* Record set:
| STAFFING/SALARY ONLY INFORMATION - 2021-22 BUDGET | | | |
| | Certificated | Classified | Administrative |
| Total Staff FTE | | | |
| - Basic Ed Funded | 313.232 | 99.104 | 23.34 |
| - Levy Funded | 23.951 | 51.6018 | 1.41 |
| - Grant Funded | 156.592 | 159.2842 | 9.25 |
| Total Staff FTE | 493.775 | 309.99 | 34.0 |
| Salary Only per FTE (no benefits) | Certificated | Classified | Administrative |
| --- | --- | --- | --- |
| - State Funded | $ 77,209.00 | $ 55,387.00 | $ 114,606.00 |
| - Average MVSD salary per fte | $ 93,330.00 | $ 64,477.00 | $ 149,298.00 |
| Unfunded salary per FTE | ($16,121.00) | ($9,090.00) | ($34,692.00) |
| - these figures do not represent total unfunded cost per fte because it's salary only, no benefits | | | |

* Exercise details:
State only the count of lines above that hold the string "Certificated".

* Exercise output:
2